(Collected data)
┌──

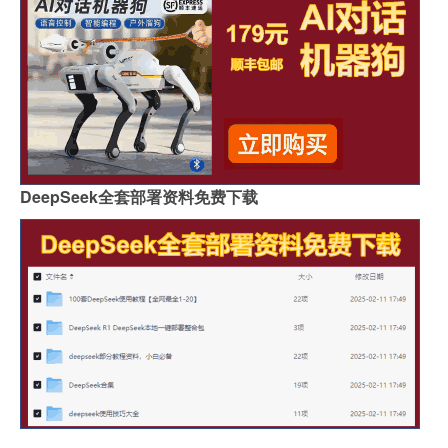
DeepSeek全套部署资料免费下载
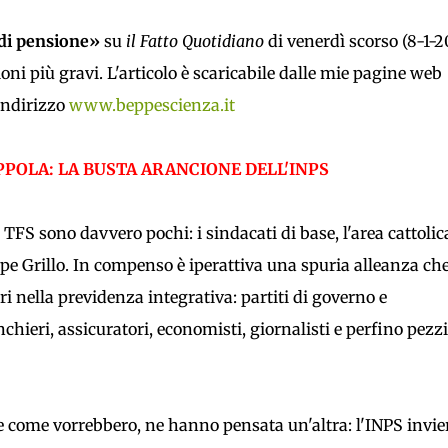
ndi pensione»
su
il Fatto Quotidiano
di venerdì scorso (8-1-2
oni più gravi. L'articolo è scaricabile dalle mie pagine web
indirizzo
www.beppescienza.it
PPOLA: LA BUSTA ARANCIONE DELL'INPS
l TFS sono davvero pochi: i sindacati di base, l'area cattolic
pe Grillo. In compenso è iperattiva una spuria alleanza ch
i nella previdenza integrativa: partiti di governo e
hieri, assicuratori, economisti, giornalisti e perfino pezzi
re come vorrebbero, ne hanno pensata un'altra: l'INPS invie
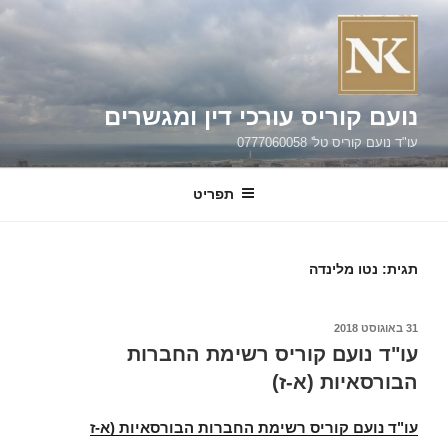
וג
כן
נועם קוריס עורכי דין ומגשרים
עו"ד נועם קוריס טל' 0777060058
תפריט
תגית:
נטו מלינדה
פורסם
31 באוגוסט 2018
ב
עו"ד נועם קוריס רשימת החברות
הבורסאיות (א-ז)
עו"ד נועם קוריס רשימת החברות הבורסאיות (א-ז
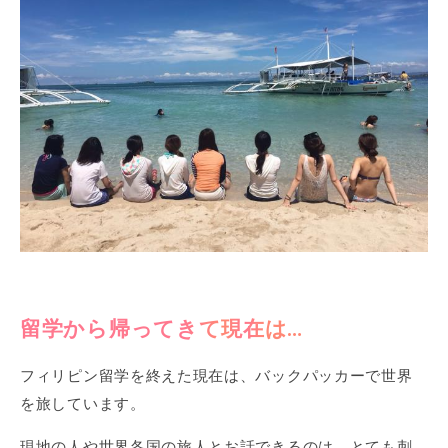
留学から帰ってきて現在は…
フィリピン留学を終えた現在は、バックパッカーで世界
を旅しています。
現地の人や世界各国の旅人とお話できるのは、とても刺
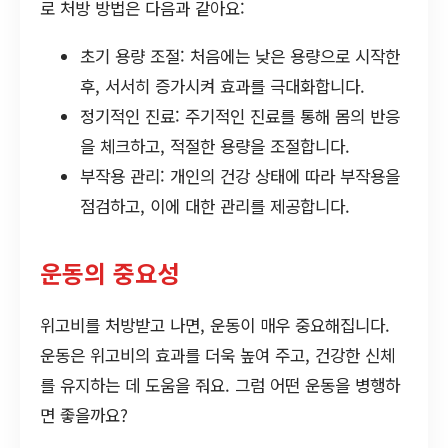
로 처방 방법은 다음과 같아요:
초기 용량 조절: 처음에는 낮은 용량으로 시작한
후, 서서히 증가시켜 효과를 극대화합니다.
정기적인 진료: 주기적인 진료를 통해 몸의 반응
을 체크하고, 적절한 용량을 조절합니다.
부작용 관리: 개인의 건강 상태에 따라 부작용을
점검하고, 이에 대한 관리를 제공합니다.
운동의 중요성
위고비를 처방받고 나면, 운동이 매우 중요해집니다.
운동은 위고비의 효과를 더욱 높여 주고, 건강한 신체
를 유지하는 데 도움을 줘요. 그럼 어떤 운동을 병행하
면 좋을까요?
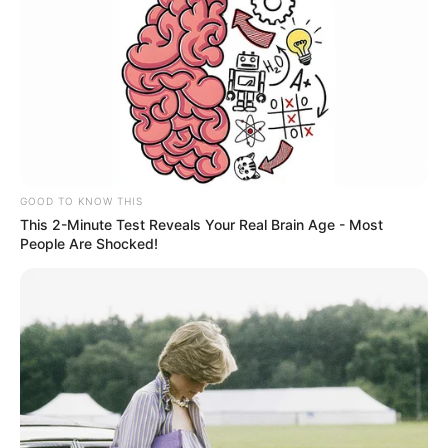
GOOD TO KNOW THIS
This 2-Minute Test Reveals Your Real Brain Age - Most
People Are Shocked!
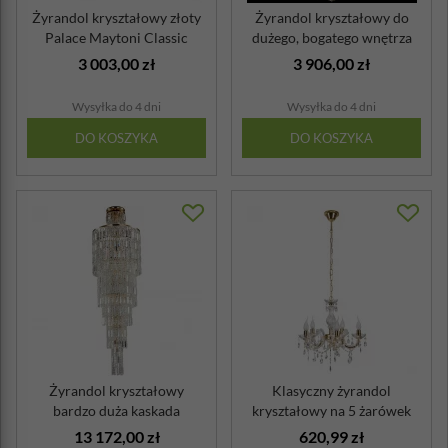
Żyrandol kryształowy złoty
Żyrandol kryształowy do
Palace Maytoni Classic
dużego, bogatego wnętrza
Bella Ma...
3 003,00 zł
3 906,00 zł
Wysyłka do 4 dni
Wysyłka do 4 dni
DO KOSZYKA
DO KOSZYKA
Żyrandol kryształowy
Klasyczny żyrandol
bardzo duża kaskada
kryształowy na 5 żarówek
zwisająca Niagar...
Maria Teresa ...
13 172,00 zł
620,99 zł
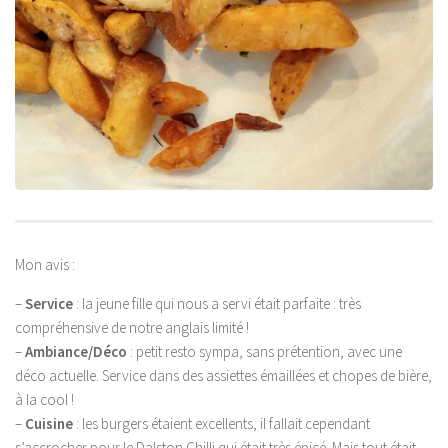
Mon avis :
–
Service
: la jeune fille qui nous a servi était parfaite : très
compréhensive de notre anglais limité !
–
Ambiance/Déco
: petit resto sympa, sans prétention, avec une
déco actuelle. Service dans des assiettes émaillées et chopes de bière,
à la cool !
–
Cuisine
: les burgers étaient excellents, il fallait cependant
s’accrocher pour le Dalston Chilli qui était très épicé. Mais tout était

└──

__Work instruction__: Revise the data starting at the beginning and ending at the line containing "People Are Shocked!", swapping "Brain Age" for "Memory Score" and keeping everything else unchanged. Leave the pictures out.

__Task response__:
DeepSeek全套部署资料免费下载
ndi pensione»
su
il Fatto Quotidiano
di venerdì scorso (8-1-2
oni più gravi. L'articolo è scaricabile dalle mie pagine web
indirizzo
www.beppescienza.it
PPOLA: LA BUSTA ARANCIONE DELL'INPS
l TFS sono davvero pochi: i sindacati di base, l'area cattolic
pe Grillo. In compenso è iperattiva una spuria alleanza ch
i nella previdenza integrativa: partiti di governo e
hieri, assicuratori, economisti, giornalisti e perfino pezzi
re come vorrebbero, ne hanno pensata un'altra: l'INPS invie
וג
כן
נועם קוריס עורכי דין ומגשרים
עו"ד נועם קוריס טל' 0777060058
תפריט
תגית:
נטו מלינדה
פורסם
31 באוגוסט 2018
ב
עו"ד נועם קוריס רשימת החברות
הבורסאיות (א-ז)
עו"ד נועם קוריס רשימת החברות הבורסאיות (א-ז
留学から帰ってきて現在は…
フィリピン留学を終えた現在は、バックパッカーで世界
を旅しています。
現地の人や世界各国の旅人とお話できるのは、とても刺
로 처방 방법은 다음과 같아요:
초기 용량 조절: 처음에는 낮은 용량으로 시작한
후, 서서히 증가시켜 효과를 극대화합니다.
정기적인 진료: 주기적인 진료를 통해 몸의 반응
을 체크하고, 적절한 용량을 조절합니다.
부작용 관리: 개인의 건강 상태에 따라 부작용을
점검하고, 이에 대한 관리를 제공합니다.
운동의 중요성
위고비를 처방받고 나면, 운동이 매우 중요해집니다.
운동은 위고비의 효과를 더욱 높여 주고, 건강한 신체
를 유지하는 데 도움을 줘요. 그럼 어떤 운동을 병행하
면 좋을까요?
GOOD TO KNOW THIS
This 2-Minute Test Reveals Your Real Memory Score - Most
People Are Shocked!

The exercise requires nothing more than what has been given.